PROMPT A:
In the forum thread, how much gold is Brian hoping to get from his batch of boards?
PASSAGE START
I'm working on a batch of cell phones now and things are going great. A first test (24 hour soak) with AP yielded a nice emerald green solution with lots of gold flakes floating around. I have a lot more boards to clean off then in they go. Hoping to get between 5 and 8 ounces out of it all, but time will tell. I'm also being very careful to pay attention to traces of gold left in each phase along the way (particulate or solution). Will post my results on the board here when I'm done. 

Thanks again.

Brian
Manassas, VA


----------



## rfd298 (Jan 27, 2010)

bmagnanimous said:


> Hoping to get between 5 and 8 ounces out of it all, but time will tell.



Brian,

How many tons of boards do you have if you are expecting 5-8 oz? Just curious.
Best of Luck!


----------



## Chumbawamba (Sep 8, 2010)

rfd298 said:


> bmagnanimous said:
> 
> 
> > Hoping to get between 5 and 8 ounces out of it all, but time will tell.
> ...



Perhaps they fell over on him :shock:


----------



## texan (Sep 9, 2010)

The majority of PM's in cell phones is hidden in the integrated circuits. The gold on the boards and the sometimes many gold plated components are just the low hanging fruit.

Texan


----------
PASSAGE END
DATA SHOWN START
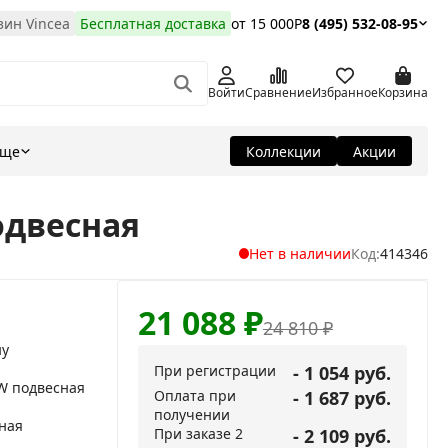
ин Vincea
Бесплатная доставка
от 15 000Р
8 (495) 532-08-95
Войти
Сравнение
Избранное
Корзина
Еще
Коллекции
Акции
одвесная
Нет в наличии
Код:
414346
21 088
₽
24 810
₽
ну
При регистрации
- 1 054 руб.
W подвесная
Оплата при
- 1 687 руб.
получении
ная
При заказе 2
- 2 109 руб.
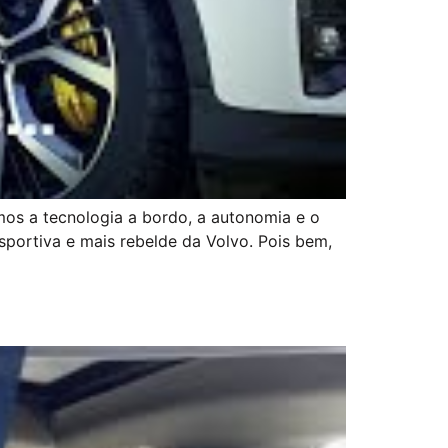
mos a tecnologia a bordo, a autonomia e o
portiva e mais rebelde da Volvo. Pois bem,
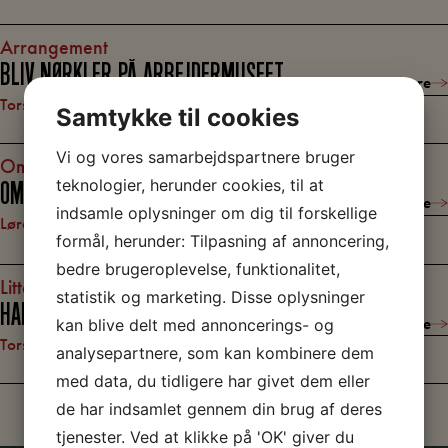
Arrangement
BLIV NØRKLER PÅ ARBEJDERMUSEET
Læs mere
torsdag 6. august
16.30
–
18.30
Samtykke til cookies
Vi og vores samarbejdspartnere bruger
Omvisning
teknologier, herunder cookies, til at
OMVISNING: ALTING BEGYNDER MED EN SANG
Læs mere
indsamle oplysninger om dig til forskellige
lørdag 15. august
13.00
–
14.00
Få pladser
formål, herunder: Tilpasning af annoncering,
bedre brugeroplevelse, funktionalitet,
Litteratur
statistik og marketing. Disse oplysninger
HALFDAN RASMUSSEN – HUMOR OG ALVOR
Læs mere
kan blive delt med annoncerings- og
torsdag 20. august
17.00
–
18.30
analysepartnere, som kan kombinere dem
med data, du tidligere har givet dem eller
de har indsamlet gennem din brug af deres
tjenester. Ved at klikke på 'OK' giver du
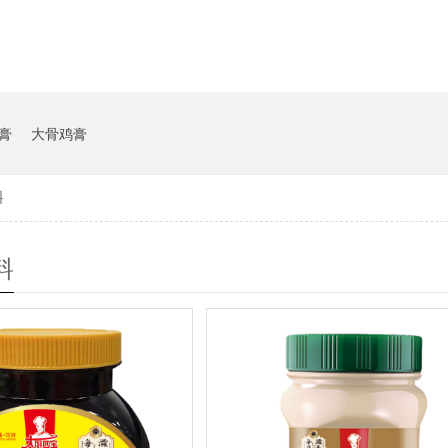
膏
大骨鸡膏
料
料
DATA SHOWN END
PROMPT B:
Copy every line of text in the listing word for word, and leave the pictures out.

EXPECTED ANSWER A:
Between 5 and 8 ounces.

EXPECTED ANSWER B:
ин Vincea
Бесплатная доставка
от 15 000Р
8 (495) 532-08-95
Войти
Сравнение
Избранное
Корзина
Еще
Коллекции
Акции
одвесная
Нет в наличии
Код:
414346
21 088
₽
24 810
₽
ну
При регистрации
- 1 054 руб.
W подвесная
Оплата при
- 1 687 руб.
получении
ная
При заказе 2
- 2 109 руб.
mos a tecnologia a bordo, a autonomia e o
portiva e mais rebelde da Volvo. Pois bem,
Arrangement
BLIV NØRKLER PÅ ARBEJDERMUSEET
Læs mere
torsdag 6. august
16.30
–
18.30
Samtykke til cookies
Vi og vores samarbejdspartnere bruger
Omvisning
teknologier, herunder cookies, til at
OMVISNING: ALTING BEGYNDER MED EN SANG
Læs mere
indsamle oplysninger om dig til forskellige
lørdag 15. august
13.00
–
14.00
Få pladser
formål, herunder: Tilpasning af annoncering,
bedre brugeroplevelse, funktionalitet,
Litteratur
statistik og marketing. Disse oplysninger
HALFDAN RASMUSSEN – HUMOR OG ALVOR
Læs mere
kan blive delt med annoncerings- og
torsdag 20. august
17.00
–
18.30
analysepartnere, som kan kombinere dem
med data, du tidligere har givet dem eller
de har indsamlet gennem din brug af deres
tjenester. Ved at klikke på 'OK' giver du
膏
大骨鸡膏
料
料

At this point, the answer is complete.